Esquire magazine ran an amazing article on Roger in 2010. In it he spoke about his online activity:
When I am writing my problems become invisible and I am the same person I always was. All is well. I am as I should be.
And all was well right up until the end. Roger’s final blog post, posted just one day before he died, spoke of his taking a Leave of Presence. It mentioned how in the last year he wrote the most reviews of any year during his career (306), 1-2 blog posts per week, plus some other articles. It fails to mention his active social media accounts–the multiple items he would post per day, not to mention that while Roger did not frequently engage with his followers it was obvious he read all of their remarks and reacted to them later. His final posting mentions how he was taking a step back to address new health concerns while also laying out a number of ambitious projects that would have made men half his age and twice as healthy struggle to keep up.
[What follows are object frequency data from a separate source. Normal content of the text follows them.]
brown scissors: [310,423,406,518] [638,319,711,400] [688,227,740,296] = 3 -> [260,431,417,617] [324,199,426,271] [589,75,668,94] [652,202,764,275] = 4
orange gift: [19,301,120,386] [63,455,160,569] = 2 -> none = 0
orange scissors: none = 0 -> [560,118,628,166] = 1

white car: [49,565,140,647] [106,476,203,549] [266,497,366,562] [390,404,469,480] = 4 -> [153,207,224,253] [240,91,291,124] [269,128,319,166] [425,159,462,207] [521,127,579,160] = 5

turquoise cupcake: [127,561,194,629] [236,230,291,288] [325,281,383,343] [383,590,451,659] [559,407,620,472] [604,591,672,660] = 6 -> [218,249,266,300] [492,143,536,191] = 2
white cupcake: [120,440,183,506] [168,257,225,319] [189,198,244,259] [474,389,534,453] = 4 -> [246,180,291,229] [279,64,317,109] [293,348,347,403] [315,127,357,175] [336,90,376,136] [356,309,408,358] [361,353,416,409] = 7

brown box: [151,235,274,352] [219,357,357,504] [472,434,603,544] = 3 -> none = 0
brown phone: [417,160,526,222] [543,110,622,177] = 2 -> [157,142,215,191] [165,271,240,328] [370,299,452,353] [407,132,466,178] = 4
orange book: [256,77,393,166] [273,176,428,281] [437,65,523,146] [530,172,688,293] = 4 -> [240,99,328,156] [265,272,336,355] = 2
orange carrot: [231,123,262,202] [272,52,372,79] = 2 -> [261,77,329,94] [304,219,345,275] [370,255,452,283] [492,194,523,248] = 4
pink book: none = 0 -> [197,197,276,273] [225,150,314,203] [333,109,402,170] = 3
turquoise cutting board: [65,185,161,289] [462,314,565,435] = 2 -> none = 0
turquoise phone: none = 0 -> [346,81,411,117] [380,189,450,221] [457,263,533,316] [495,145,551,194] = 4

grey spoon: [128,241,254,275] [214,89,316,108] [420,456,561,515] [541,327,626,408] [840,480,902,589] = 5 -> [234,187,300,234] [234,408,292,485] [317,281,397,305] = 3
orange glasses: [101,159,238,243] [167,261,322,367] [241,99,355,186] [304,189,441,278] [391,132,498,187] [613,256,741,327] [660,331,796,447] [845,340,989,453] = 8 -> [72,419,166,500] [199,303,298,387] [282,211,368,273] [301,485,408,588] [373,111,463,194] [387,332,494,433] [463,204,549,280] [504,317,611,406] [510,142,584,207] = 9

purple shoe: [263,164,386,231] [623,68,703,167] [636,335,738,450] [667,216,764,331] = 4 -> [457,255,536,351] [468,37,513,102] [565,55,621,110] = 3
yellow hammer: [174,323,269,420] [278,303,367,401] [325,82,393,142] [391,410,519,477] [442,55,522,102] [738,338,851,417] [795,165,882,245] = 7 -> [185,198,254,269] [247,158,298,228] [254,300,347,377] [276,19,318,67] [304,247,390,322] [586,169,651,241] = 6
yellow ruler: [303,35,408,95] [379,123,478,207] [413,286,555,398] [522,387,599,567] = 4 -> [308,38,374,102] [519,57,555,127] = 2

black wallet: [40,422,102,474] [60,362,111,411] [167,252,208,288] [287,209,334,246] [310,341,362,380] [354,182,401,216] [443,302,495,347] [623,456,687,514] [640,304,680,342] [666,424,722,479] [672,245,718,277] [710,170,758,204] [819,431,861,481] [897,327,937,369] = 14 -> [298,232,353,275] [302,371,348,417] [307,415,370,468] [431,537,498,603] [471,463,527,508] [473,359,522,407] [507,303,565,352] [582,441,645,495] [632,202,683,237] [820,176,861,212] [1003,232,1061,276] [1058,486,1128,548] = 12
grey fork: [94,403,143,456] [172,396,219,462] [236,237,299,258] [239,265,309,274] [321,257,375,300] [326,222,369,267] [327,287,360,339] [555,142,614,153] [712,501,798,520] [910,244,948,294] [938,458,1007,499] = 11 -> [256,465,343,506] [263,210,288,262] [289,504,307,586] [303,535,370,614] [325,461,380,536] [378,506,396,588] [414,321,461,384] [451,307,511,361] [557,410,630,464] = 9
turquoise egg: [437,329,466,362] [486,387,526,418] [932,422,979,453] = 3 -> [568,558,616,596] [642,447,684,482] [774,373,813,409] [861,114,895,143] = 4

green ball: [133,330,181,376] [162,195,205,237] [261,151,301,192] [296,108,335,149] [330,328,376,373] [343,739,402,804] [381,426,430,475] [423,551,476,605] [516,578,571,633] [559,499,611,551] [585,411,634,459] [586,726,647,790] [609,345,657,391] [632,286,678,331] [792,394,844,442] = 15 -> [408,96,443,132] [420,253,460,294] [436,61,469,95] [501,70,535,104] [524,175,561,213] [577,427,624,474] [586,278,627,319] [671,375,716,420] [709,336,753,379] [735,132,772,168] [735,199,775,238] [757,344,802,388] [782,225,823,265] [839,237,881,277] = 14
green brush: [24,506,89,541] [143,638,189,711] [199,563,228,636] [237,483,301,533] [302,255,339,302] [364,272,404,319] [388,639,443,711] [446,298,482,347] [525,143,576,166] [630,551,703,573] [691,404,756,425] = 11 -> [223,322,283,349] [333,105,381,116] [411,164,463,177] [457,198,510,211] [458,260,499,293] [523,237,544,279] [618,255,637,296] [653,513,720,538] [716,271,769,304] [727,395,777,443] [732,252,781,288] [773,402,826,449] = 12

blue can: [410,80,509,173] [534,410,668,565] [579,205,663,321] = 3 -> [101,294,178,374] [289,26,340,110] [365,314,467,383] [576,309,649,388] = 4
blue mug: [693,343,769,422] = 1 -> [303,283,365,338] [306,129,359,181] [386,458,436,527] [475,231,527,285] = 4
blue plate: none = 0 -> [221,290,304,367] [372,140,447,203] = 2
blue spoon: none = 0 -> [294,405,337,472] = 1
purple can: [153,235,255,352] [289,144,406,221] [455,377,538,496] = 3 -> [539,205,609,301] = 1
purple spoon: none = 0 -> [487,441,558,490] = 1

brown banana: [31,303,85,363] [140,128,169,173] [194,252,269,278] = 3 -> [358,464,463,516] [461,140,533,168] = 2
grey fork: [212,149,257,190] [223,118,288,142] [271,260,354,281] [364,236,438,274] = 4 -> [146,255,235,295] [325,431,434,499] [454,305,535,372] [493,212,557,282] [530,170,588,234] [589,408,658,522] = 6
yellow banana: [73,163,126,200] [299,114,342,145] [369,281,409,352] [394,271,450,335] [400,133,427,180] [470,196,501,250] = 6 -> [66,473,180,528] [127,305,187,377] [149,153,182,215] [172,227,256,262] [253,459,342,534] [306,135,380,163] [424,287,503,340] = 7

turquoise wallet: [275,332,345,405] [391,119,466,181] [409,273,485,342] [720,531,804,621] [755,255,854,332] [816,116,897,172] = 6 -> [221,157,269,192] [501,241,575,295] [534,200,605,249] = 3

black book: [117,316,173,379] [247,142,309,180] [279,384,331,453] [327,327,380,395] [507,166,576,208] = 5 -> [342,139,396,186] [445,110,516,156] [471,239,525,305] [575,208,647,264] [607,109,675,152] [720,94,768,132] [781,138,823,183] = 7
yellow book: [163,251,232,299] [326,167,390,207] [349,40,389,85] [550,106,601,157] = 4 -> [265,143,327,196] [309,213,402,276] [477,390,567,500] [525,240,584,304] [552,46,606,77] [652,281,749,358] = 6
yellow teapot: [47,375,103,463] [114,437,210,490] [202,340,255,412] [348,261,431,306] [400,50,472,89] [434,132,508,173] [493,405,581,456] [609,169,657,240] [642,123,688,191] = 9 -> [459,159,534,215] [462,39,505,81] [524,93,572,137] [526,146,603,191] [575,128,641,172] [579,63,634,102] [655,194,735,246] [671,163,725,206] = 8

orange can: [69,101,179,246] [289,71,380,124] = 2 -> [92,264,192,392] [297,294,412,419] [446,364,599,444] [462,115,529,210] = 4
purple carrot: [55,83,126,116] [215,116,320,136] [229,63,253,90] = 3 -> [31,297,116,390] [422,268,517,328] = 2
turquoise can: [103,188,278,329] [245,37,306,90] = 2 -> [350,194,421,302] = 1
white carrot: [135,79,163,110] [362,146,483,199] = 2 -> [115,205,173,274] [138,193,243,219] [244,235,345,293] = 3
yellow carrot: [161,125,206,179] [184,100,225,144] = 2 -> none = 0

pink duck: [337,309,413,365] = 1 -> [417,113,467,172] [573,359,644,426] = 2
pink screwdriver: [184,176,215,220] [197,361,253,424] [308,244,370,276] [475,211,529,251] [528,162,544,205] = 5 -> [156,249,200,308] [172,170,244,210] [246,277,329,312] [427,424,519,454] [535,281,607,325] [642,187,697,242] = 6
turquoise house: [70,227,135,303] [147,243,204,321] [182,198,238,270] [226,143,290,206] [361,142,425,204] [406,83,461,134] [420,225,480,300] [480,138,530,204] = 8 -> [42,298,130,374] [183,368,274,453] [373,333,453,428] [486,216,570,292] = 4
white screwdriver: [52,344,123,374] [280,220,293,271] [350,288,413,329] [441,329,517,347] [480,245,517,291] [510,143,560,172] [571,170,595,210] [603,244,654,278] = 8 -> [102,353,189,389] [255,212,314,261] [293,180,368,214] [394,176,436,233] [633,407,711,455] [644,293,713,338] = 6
The online community reacted to his announcement with disappointment over his new health concerns but also looking forward to the additional contributions we expected to see from him in the future.
One day later, that future was taken from Roger and all of us.
I exchanged emails once with Roger many years ago. I had just completed a Bracket Battle (similar to the NCAA basketball tournament where you have 64 contenders battle it out) to determine the Ultimate Movie Quote. I wrote him to let him know that our community had picked “Hello. My name is Inigo Montoya. You killed my father. Prepare to die.” as our ultimate winner and I asked what was his favorite movie quote. I didn’t really expect a response, so I was surprised when I got it.
He wrote me back and told me his favorite movie quote was from Shanghai Express: “It took more than one man to change my name to Shanghai Lily.” (A huge hat-tip to Fielding who helped me remember this.)
Not only was this an interesting choice but I also found it fascinating that for one of the most famous movie reviewers of all time and a prolific writer, he often got the quote wrong when he wrote it. In his essay 100 Great Movie Moments he wrote the quote as “It took more than one night to change my name to Shanghai Lilly.” Less than three weeks before he died, Roger tweeted how the movie was back in print with the quote “It took a lot of men to change my name to Shanghai Lilly.”
It isn’t that he completely missed the quote. A stray word here or a slight turn of phrase. He got the essence of the thing he loved even if he missed some details. That may not be a perfect summary of Roger Ebert’s life, but it’s one of the biggest things I’ll remember.